**Work to complete:**
Do not carry the pictures over; copy every other part of the entries exactly.

**Before and after room images:**
★ ★ ★

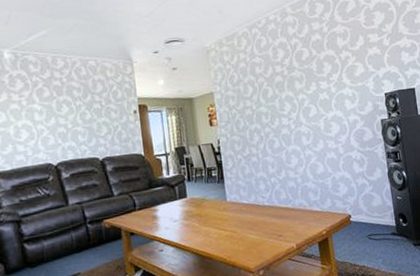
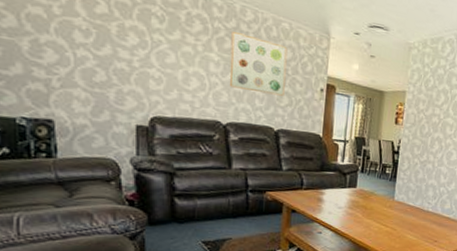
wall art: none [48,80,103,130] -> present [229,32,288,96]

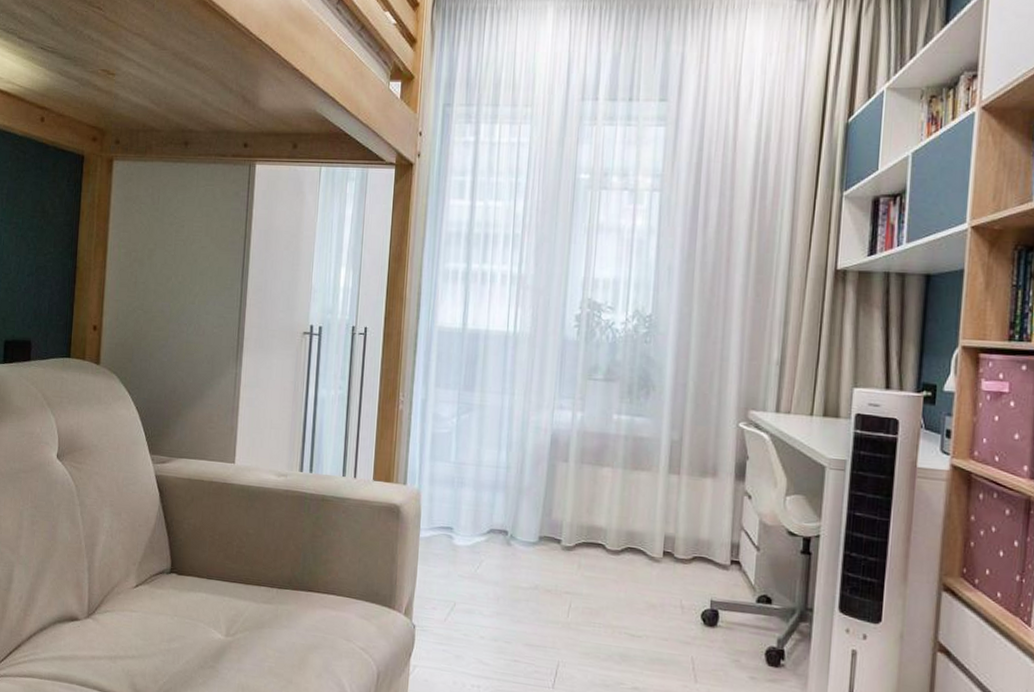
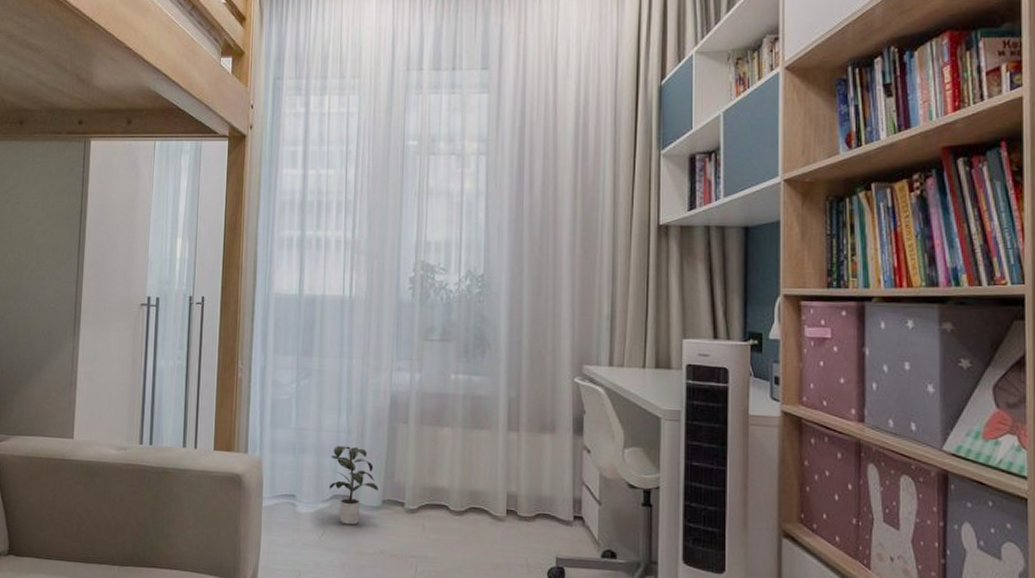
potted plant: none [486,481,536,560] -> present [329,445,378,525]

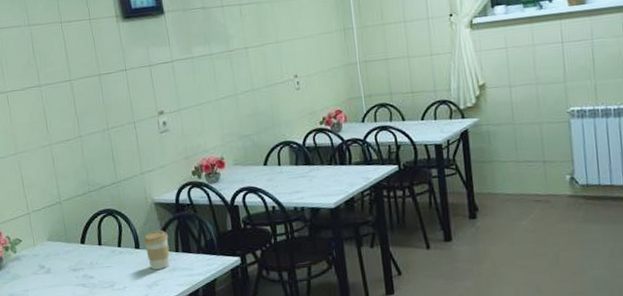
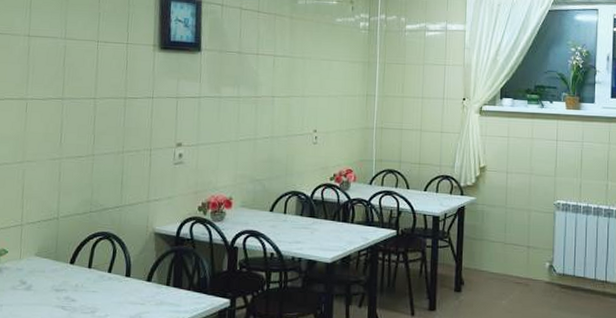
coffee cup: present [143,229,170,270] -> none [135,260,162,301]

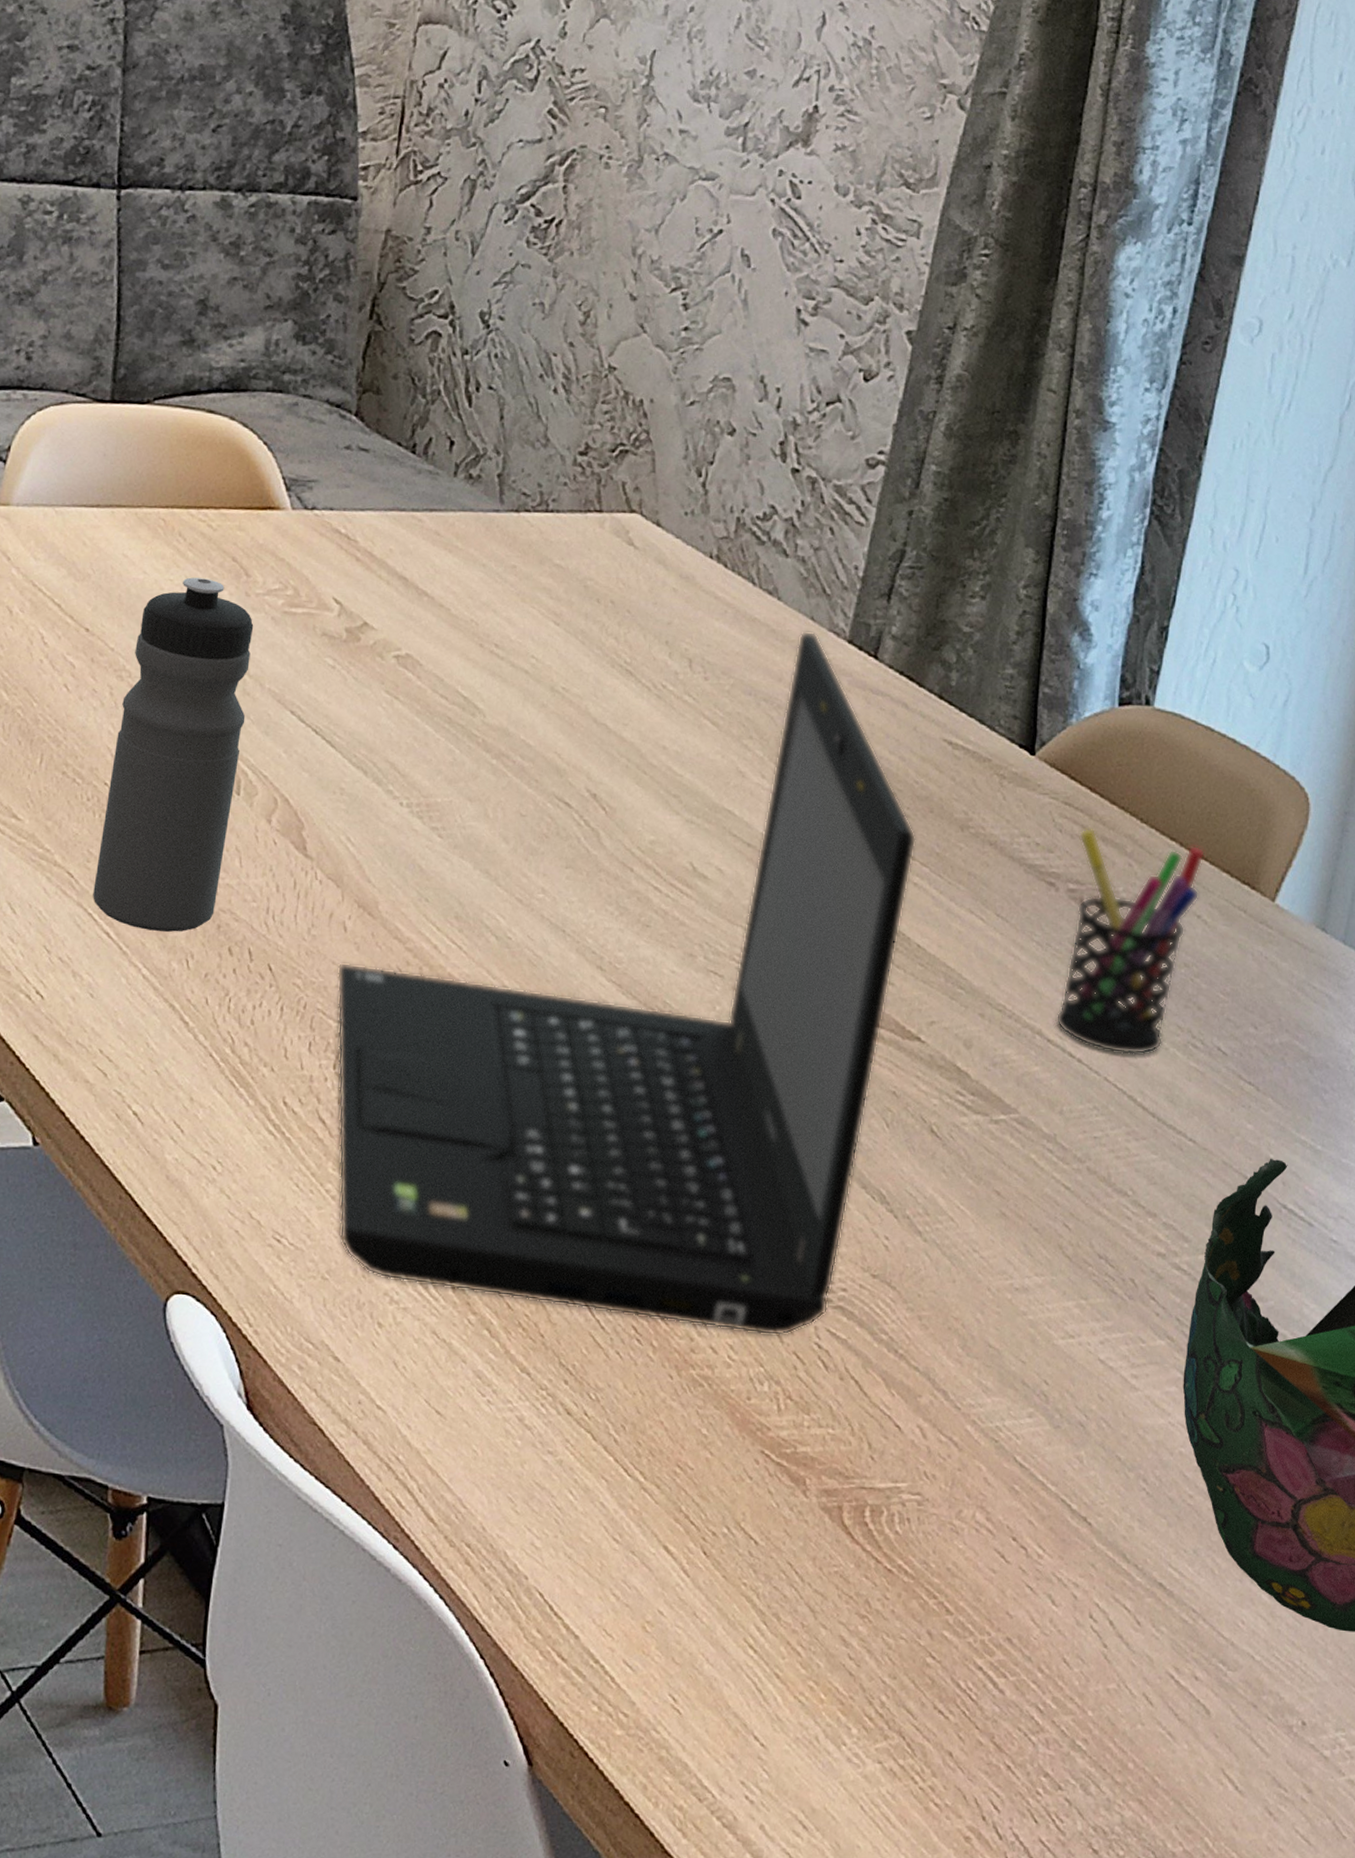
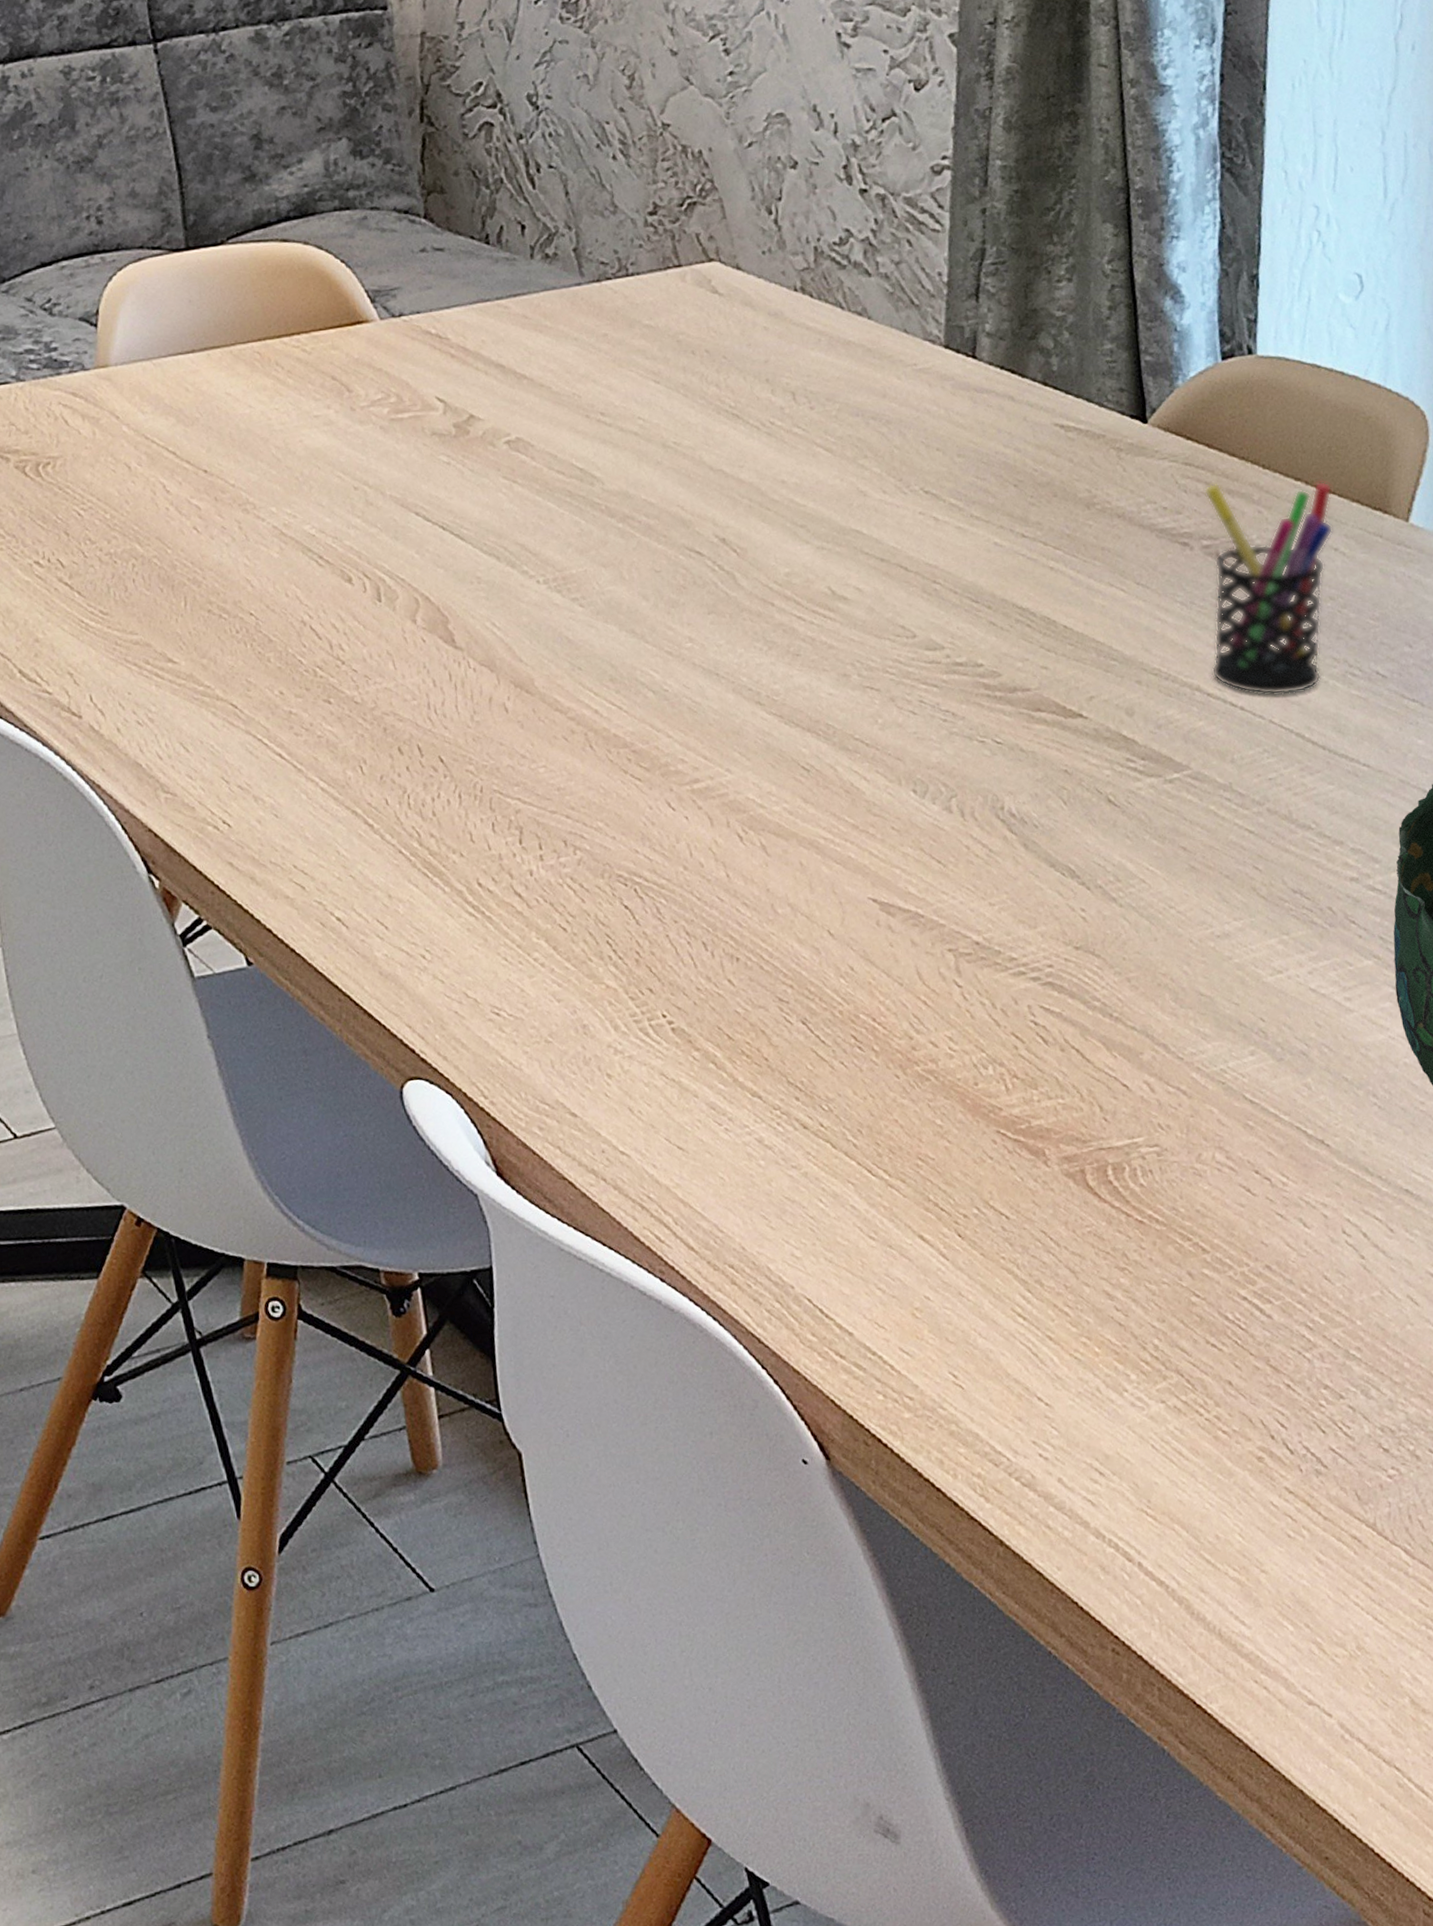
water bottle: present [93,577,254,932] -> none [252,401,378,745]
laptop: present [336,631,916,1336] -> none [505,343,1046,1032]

★ ★ ★

**Answer space:**
wall art: none [48,80,103,130] -> present [229,32,288,96]

potted plant: none [486,481,536,560] -> present [329,445,378,525]

coffee cup: present [143,229,170,270] -> none [135,260,162,301]

water bottle: present [93,577,254,932] -> none [252,401,378,745]
laptop: present [336,631,916,1336] -> none [505,343,1046,1032]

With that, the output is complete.